Should one of the four dimensions be missing or in some way damaged, a person, or a collective may become ‘unbalanced’ and subsequently unwell.”

– Manatū Hauora, New Zealand Ministry of Health, 2017.

When there is balance and we are looking after all five dimensions we feel well and empowered to move forward. When one or more is neglected we may find ourselves struggling. It can be difficult to remember that sometimes it’s not the aspect of our well-being we think we are neglecting which tips us out of balance.

Another thing which helps me in the mornings is reading scripture and spending time in prayer. Being still and present with God helps ground me and solidify my focus for the day. Without doing this it becomes easier for me to fall into the trap of unnecessary overthinking , particularly things which are out of my control, or which I have legitimately passed responsibility for. If I instead turn this worry and anxiety over to God I can let go of what I need to, and focus and work hard, spending my time where it will be most beneficial.
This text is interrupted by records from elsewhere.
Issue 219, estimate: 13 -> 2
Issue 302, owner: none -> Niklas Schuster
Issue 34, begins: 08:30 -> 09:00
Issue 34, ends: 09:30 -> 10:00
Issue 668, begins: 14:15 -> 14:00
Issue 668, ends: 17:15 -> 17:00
I know not everyone is Christian, nor does everyone pray, nor does everyone feel the same positive mental buzz from exercising in the morning. Everyone is different, and this is a beautiful thing. Mornings may not be a time when you feel productive. You may need a coffee to get going, or a shower to sear off the last remnants of sleep, or a gym workout to focus your mind, or time to write all your thoughts from the previous night in a journal. But, whatever you need, at whatever time you need it, organise your time to make it happen. If you miss doing it for a day, remember to be kind to yourself. No one is one hundred percent efficient one hundred percent of the time. It is OK to acknowledge you didn’t achieve what you set out to, but work on moving forward rather than being overly critical of yourself. Eat some food, have a shower, go for a walk, meet up with a friend, and when you are up for it, put plans in place for the next day to encourage yourself to keep going.
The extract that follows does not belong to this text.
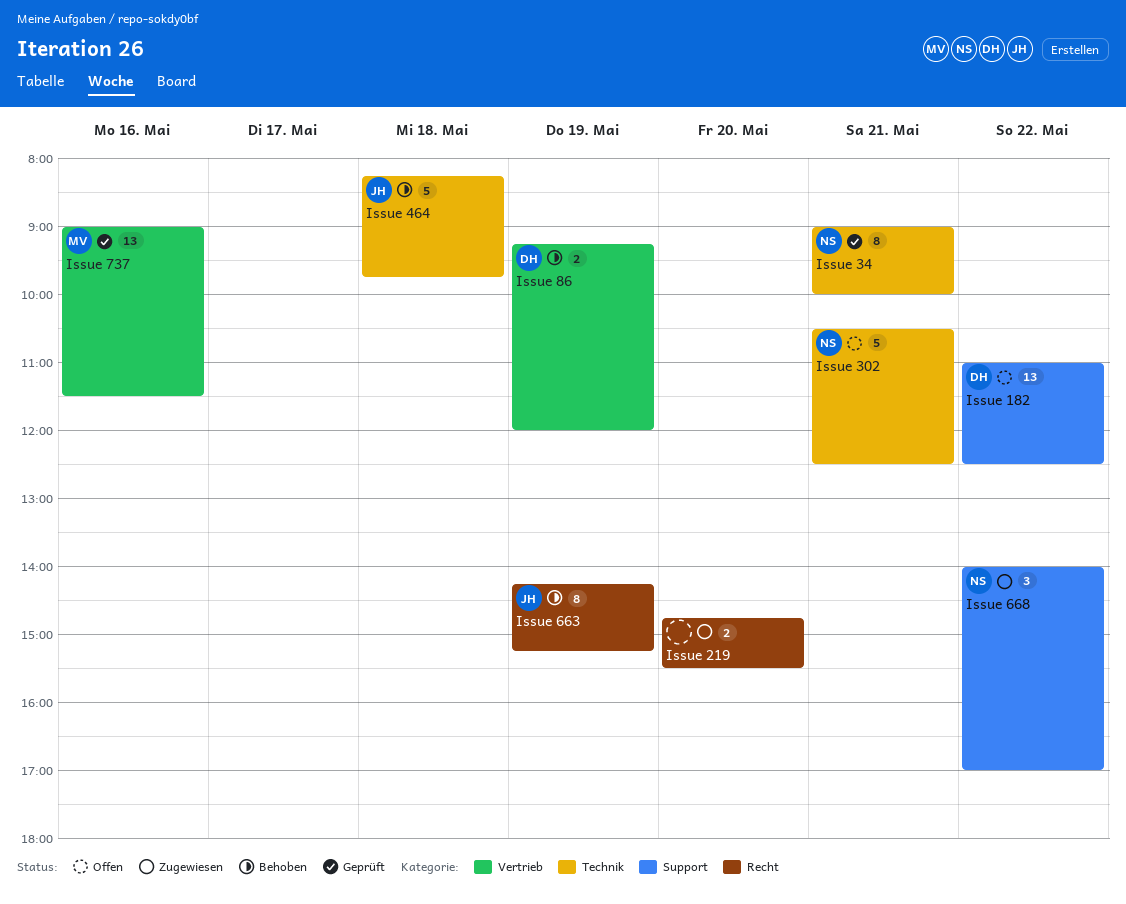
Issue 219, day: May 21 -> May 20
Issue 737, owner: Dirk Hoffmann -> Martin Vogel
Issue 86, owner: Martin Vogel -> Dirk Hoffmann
Go to sleep earlier if you need to. Sleep longer for one morning if you know it will benefit your well-being. Eat regular meals at appropriate times for your schedule. Turn off any screens at least an hour before trying to sleep and read a book. Most importantly, when your body tells you it is time to sleep, listen. This is my work on for the coming months. I know some days it won’t happen, but like anything we can practice and get better at it.

If you feel one of your friends or family needs support, reach in to their life. It can feel like we are overstepping, that the right thing to do is wait for them to reach out, but I know first-hand how much of a struggle it is to reach out when we feel darkness all around us. Do so with love and you will bring light into their life.

Dream big. Embrace peace. Love, always.